• [Text section]:
========================================
Publishers are biting back against Digg's software free toolbar and link shortening service, but is it really such a bad thing? We dig in.

Josh Lowensohn Former Senior Writer
Josh Lowensohn joined CNET in 2006 and now covers Apple. Before that, Josh wrote about everything from new Web start-ups, to remote-controlled robots that watch your house. Prior to joining CNET, Josh covered breaking video game news, as well as reviewing game software. His current console favorite is the Xbox 360.
Josh Lowensohn
3 min read

John Gruber of the blog Daring Fireball doesn't like what Digg's doing with its DiggBar, and has come up with a relatively simple way to block it on his own site. By making a small change to his site's PHP files, any shortened DiggURL created for one of his pages will automatically take users to a separate page Gruber has created that chides the company.

In Gruber's opinion, the service, which automatically shortens a site's URL and adds some of Digg's features to the top of the source content, is bad for both users and sites. Gruber says it's tainting the purity of a site's URL, which also affects search engine optimization and the capability for users to easily bookmark content. "URLs are the building block of the Web. They tell the user where they are. They give you something to bookmark to go back or to share with others," he says.

But is Gruber right?

As for the SEO, John Quinn--Digg's vice president of engineering, came out on Thursday and said that Digg had been in touch with search engines like Google and traffic monitoring services like Comscore, Compete, Quantcast, and Nielsen prior to launching the DiggBar, and that pre-launch testing had shown that it was not, in fact, changing the accuracy of traffic numbers. In fact, in the week since launching, Quinn said that the DiggBar was giving both Digg and publishers a noticeable boost in traffic.

One area where Gruber has a point though is with user bookmarking and link identification. Many sites use URLs that contain the headline, or certain keywords about the story. For readers this is a quick way to figure out where a link is going. For Digg, part of the problem with this is that its users can completely rewrite the headline and description of a story when submitting it to the site, which means the last way to see what something is--prior to clicking on it, is to check the URL, which is what the DiggBar effectively kills.
========================================
Items stored from a collection:
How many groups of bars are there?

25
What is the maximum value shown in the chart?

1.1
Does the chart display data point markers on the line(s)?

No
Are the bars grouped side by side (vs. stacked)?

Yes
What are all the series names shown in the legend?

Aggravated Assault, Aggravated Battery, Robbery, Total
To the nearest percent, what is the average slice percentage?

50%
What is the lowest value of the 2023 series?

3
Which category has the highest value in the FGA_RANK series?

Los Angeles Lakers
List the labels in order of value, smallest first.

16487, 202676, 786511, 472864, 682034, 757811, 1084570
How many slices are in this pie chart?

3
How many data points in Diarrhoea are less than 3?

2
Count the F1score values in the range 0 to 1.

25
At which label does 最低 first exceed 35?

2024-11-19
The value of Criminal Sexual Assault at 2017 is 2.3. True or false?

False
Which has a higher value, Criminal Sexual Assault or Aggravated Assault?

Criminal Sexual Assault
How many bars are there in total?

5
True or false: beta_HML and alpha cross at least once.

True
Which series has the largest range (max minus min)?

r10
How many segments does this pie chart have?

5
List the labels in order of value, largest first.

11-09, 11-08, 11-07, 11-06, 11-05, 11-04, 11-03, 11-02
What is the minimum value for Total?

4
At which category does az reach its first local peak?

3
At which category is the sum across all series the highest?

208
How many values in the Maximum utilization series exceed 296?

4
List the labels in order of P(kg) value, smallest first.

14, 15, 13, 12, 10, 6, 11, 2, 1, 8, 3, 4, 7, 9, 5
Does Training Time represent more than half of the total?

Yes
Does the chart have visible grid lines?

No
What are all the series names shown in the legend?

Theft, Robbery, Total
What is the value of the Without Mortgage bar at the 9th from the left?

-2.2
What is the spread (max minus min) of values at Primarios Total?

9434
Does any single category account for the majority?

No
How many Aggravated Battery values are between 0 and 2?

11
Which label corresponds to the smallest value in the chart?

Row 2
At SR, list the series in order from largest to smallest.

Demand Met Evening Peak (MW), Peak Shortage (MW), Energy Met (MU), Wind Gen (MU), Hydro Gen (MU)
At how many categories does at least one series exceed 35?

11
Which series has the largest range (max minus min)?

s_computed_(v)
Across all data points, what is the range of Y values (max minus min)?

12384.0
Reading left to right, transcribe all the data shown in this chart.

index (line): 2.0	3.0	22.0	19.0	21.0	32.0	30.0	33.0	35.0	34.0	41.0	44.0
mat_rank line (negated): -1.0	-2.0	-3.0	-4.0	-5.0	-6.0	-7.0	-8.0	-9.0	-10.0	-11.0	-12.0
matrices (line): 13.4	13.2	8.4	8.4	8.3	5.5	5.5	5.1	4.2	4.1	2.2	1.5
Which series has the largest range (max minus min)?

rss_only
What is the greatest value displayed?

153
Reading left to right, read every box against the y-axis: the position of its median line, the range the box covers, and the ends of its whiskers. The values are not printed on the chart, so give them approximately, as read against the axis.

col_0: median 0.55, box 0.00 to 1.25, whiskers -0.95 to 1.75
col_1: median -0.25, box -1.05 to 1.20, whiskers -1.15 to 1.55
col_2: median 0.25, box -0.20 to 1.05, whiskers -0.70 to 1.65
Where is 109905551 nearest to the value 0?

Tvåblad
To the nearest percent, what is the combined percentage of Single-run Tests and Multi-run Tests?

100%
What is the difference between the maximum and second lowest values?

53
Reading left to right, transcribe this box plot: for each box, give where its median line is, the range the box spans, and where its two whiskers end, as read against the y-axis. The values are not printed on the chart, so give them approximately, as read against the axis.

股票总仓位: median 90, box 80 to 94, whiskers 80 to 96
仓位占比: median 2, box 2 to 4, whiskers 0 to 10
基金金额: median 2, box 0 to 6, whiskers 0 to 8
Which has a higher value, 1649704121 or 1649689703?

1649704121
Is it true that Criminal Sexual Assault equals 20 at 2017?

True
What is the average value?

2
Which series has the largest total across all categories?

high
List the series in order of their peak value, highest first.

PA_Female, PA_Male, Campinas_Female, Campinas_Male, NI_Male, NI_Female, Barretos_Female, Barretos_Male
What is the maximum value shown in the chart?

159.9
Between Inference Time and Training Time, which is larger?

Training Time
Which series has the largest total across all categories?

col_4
========================================
• [Requirement A]:
From the DiggBar article, write out everything from "John Gruber of" down to "chides the company.", copied word for word.
• [Requirement B]:
Answer these questions using the DiggBar article:
(i) In what year did Josh Lowensohn join CNET?
(ii) What blog is John Gruber of?
(iii) What position does John Quinn hold at Digg?

• [Output A]:
John Gruber of the blog Daring Fireball doesn't like what Digg's doing with its DiggBar, and has come up with a relatively simple way to block it on his own site. By making a small change to his site's PHP files, any shortened DiggURL created for one of his pages will automatically take users to a separate page Gruber has created that chides the company.

• [Output B]:
(i) 2006
(ii) Daring Fireball
(iii) Vice president of engineering